Fundamentals of freeze desalination: Critical review of ion inclusion and rejection studies from molecular dynamics perspective

As water needs and shortages increase, so has focus on freeze desalination as a potential solution to lower cost and more efficient desalination systems. At the molecular level, freeze desalination is caused by the higher solubility of ions in water than in ice - a phenomenon known as the ion rejection. This work reviews the published works and findings since 2004 on ion rejection and ion inclusion via Molecular Dynamics (MD) simulations. It begins with a brief historical background on the ion rejection phenomenon and MD simulations surrounding water and ionic solutions.

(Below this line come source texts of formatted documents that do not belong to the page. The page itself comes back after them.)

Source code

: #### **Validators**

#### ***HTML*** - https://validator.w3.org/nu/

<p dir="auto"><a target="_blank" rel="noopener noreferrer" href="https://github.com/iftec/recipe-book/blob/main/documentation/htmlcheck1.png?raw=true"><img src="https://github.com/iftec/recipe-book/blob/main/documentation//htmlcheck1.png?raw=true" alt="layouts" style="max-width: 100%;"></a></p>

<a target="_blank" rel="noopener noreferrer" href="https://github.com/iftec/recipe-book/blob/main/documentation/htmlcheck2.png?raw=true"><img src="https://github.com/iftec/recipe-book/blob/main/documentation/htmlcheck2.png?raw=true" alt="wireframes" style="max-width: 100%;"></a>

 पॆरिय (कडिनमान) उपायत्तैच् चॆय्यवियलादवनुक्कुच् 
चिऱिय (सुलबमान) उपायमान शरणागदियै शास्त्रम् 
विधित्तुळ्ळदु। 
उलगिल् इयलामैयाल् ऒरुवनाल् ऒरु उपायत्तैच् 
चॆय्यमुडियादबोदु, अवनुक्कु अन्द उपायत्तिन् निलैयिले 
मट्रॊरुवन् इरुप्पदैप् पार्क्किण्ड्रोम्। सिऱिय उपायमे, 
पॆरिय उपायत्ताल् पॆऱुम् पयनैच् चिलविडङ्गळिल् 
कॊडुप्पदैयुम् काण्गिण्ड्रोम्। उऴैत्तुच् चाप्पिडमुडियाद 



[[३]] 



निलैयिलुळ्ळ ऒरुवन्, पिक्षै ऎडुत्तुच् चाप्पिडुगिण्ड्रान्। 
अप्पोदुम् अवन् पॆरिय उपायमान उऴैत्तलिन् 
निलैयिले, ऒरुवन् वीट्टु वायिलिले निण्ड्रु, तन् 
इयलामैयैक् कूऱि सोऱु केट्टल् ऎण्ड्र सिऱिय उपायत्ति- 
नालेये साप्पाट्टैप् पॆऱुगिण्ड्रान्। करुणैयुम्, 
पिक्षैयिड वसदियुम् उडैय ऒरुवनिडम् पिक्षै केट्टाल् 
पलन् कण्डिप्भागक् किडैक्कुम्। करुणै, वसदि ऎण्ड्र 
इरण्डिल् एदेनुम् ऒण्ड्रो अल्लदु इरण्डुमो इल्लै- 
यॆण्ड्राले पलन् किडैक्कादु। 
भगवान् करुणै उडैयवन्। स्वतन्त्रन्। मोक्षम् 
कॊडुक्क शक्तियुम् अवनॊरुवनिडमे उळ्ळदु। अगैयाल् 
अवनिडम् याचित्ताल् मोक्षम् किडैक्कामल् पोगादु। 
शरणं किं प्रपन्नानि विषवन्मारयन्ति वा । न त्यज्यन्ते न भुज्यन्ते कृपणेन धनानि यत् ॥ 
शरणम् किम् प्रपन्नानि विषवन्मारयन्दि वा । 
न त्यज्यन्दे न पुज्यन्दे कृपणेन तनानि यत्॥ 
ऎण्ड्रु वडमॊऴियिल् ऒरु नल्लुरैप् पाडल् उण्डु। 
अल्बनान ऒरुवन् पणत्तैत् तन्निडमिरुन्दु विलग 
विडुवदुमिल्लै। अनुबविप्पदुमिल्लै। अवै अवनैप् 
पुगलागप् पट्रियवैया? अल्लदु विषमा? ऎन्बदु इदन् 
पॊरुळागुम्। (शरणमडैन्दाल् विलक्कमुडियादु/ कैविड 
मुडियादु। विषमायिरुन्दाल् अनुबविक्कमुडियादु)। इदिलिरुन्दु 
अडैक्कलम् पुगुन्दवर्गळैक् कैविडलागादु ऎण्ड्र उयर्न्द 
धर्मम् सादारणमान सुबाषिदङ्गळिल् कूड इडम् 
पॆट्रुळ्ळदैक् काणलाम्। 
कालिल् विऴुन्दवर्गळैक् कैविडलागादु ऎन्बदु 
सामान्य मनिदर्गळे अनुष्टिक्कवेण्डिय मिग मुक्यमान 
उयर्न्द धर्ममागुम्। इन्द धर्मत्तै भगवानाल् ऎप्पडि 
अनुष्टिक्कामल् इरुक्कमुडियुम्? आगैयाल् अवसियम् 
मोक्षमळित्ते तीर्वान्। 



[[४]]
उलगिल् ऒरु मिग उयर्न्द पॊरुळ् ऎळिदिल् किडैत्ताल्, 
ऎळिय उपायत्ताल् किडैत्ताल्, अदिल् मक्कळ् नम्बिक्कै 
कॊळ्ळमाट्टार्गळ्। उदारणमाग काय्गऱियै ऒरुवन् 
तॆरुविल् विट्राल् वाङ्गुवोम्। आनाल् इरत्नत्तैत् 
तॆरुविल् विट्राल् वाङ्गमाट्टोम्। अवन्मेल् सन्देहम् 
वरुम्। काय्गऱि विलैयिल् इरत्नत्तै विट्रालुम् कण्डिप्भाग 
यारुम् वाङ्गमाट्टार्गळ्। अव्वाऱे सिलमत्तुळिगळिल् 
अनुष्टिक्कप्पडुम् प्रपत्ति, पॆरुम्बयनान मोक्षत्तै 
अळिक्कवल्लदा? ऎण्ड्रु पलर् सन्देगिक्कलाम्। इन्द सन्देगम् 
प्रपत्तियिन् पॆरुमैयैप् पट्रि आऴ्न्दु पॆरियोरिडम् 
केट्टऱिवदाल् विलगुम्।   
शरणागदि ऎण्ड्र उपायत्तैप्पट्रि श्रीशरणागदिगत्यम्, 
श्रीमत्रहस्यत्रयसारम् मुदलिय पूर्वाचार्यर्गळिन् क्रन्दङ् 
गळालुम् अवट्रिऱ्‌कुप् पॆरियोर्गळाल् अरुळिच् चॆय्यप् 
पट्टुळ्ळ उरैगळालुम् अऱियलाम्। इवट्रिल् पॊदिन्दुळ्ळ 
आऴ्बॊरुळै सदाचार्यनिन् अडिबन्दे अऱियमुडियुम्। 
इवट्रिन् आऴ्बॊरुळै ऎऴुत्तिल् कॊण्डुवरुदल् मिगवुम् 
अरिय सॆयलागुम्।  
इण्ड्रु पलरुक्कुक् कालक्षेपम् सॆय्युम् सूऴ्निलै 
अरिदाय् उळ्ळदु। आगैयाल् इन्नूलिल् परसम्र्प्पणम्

The fundamentals of MD theory are reviewed and MD simulation practices related to ion rejection are explained. Finally, the current findings on ion inclusion and ion rejection - both the mechanisms and kinetics - are compared and contrasted among various studies. It is hypothesized that the ion rejection phenomenon is caused by dramatic structural rearrangements in the molecular structure around the ions and localized dislocations in the ice lattice that cause energetic differences between phases. To maximize ion rejection for freeze desalination systems, the current data supports temperatures closer to the melting point of the saltwater solution. However, there is not yet an optimized temperature available. Furthermore, further research is required to determine the best water-ion molecular model combination to simulate ion rejection. When compared with the experimental results of large-scale tests, MD simulations overestimate the rate of ion rejection at a given temperature. This is most likely due the inability of MD simulations to account for brine pockets that form due to dendritic ice growth. The aim of this critical review is to serve as an introduction to MD simulations and their use in understanding the fundamental phenomena governing freeze desalination and will facilitate increased interest in use of MD simulations in future freeze desalination research.